*** Opening Selected text ***
Thursday, June 7, 2012

Myth of the Infallible Great

While reading history, one of my simmering questions was what exactly happened during some events in our history (especially our struggle for independence) and also I couldn't fully accept that events were always planned out and happened accordingly and discerned with absolute clarity, but this was the view one got from reading most textbooks I was familiar with in school. The uncertainty and suspense that was the order of the day is painted over with glorious achievements and simplification of events with mere irrefutable facts, dates, distances covered on foot and number of protestors arrested.

The torment and questions that individuals faced, the uncertainty that gripped the nation, games of intrigue that were played and influences that some characters had in the course of events due to obsessions and idiosyncrasies and personal motives are all hidden when we read history in the larger context of mere happenings. There are records of how many soldiers were killed and by how many in each war, but we should be more interested in knowing why, which is rarely answered in our books except in bullet points, with an easily explained set of reasons, as if the actions of men can be explained ever in such simple terms. One glance back at our day will prove that we have taken numerous decisions without reason, many of them against reason and logic and many of them defying our own understanding of self. It is this inconsistency that history covers up with an objective rendering of events.
*** Closing Selected text ***
§ **Exercise aim**: Reproduce the post on how history textbooks simplify the past word for word, from its date line through its last sentence.
*** Opening Records shown ***
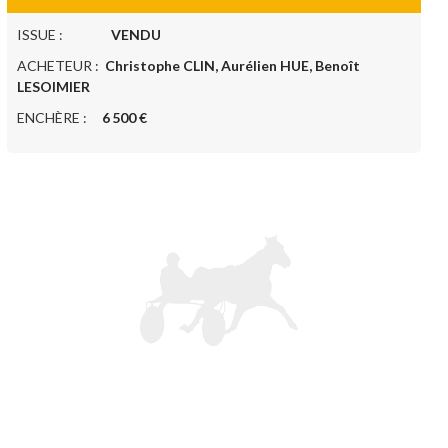
ISSUE :
VENDU
ACHETEUR :
Christophe CLIN, Aurélien HUE, Benoît
LESOIMIER
ENCHÈRE :
6 500 €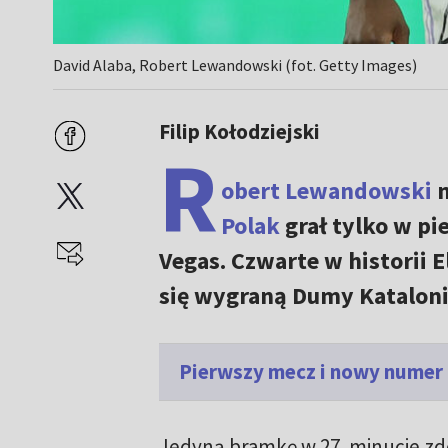
David Alaba, Robert Lewandowski (fot. Getty Images)
Filip Kołodziejski
R
obert Lewandowski
n
Polak
grał tylko w pi
Vegas. Czwarte w historii E
się wygraną Dumy Katalonii
Pierwszy mecz i nowy numer n
Jedyną bramkę w 27. minucie z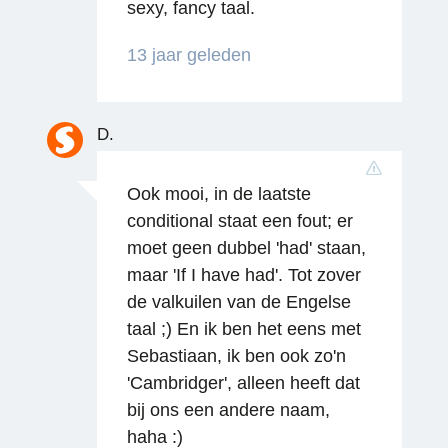
sexy, fancy taal.
Reageren
13 jaar geleden
D.
Ook mooi, in de laatste
conditional staat een fout; er
moet geen dubbel 'had' staan,
maar 'If I have had'. Tot zover
de valkuilen van de Engelse
taal ;) En ik ben het eens met
Sebastiaan, ik ben ook zo'n
'Cambridger', alleen heeft dat
bij ons een andere naam,
haha :)
Reageren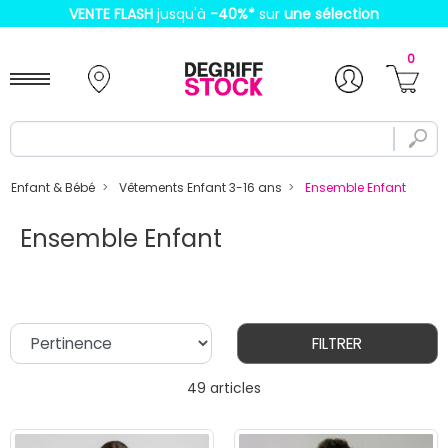
VENTE FLASH
jusqu'à
-40%
*
sur
une sélection
0
Enfant & Bébé
Vêtements Enfant 3-16 ans
Ensemble Enfant
Ensemble Enfant
FILTRER
49 articles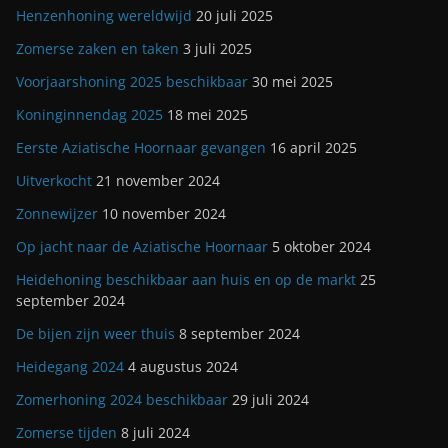
Henzenhoning wereldwijd
20 juli 2025
Zomerse zaken en taken
3 juli 2025
Voorjaarshoning 2025 beschikbaar
30 mei 2025
Koninginnendag 2025
18 mei 2025
Eerste Aziatische Hoornaar gevangen
16 april 2025
Uitverkocht
21 november 2024
Zonnewijzer
10 november 2024
Op jacht naar de Aziatische Hoornaar
5 oktober 2024
Heidehoning beschikbaar aan huis en op de markt
25
september 2024
De bijen zijn weer thuis
8 september 2024
Heidegang 2024
4 augustus 2024
Zomerhoning 2024 beschikbaar
29 juli 2024
Zomerse tijden
8 juli 2024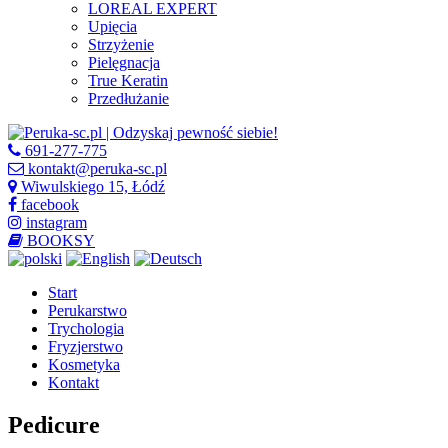
LOREAL EXPERT
Upięcia
Strzyżenie
Pielęgnacja
True Keratin
Przedłużanie
691-277-775
kontakt@peruka-sc.pl
Wiwulskiego 15, Łódź
facebook
instagram
BOOKSY
Start
Perukarstwo
Trychologia
Fryzjerstwo
Kosmetyka
Kontakt
Pedicure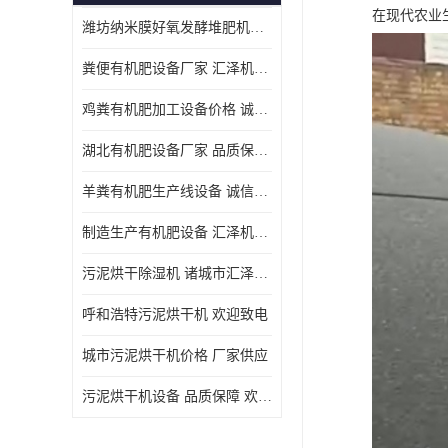
在现代农业
潍坊纳米膜好氧发酵堆肥机定制
粪便有机肥设备厂家 汇泽机械 免费报价
鸡粪有机肥加工设备价格 诚信卖家 致电了解
湖北有机肥设备厂家 品质保障 欢迎咨询
羊粪有机肥生产线设备 诚信卖家 致电了解
制造生产有机肥设备 汇泽机械 免费报价
污泥烘干除湿机 诸城市汇泽机械有限公司
呼和浩特污泥烘干机 欢迎致电
城市污泥烘干机价格 厂家供应
污泥烘干机设备 品质保障 欢迎咨询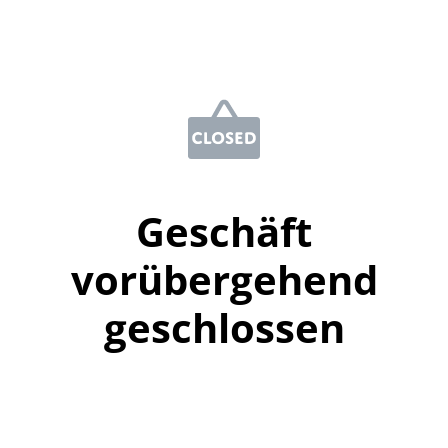
Geschäft
vorübergehend
geschlossen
*** Closing Records shown ***
§ **Output for this exercise**:
Thursday, June 7, 2012

Myth of the Infallible Great

While reading history, one of my simmering questions was what exactly happened during some events in our history (especially our struggle for independence) and also I couldn't fully accept that events were always planned out and happened accordingly and discerned with absolute clarity, but this was the view one got from reading most textbooks I was familiar with in school. The uncertainty and suspense that was the order of the day is painted over with glorious achievements and simplification of events with mere irrefutable facts, dates, distances covered on foot and number of protestors arrested.

The torment and questions that individuals faced, the uncertainty that gripped the nation, games of intrigue that were played and influences that some characters had in the course of events due to obsessions and idiosyncrasies and personal motives are all hidden when we read history in the larger context of mere happenings. There are records of how many soldiers were killed and by how many in each war, but we should be more interested in knowing why, which is rarely answered in our books except in bullet points, with an easily explained set of reasons, as if the actions of men can be explained ever in such simple terms. One glance back at our day will prove that we have taken numerous decisions without reason, many of them against reason and logic and many of them defying our own understanding of self. It is this inconsistency that history covers up with an objective rendering of events.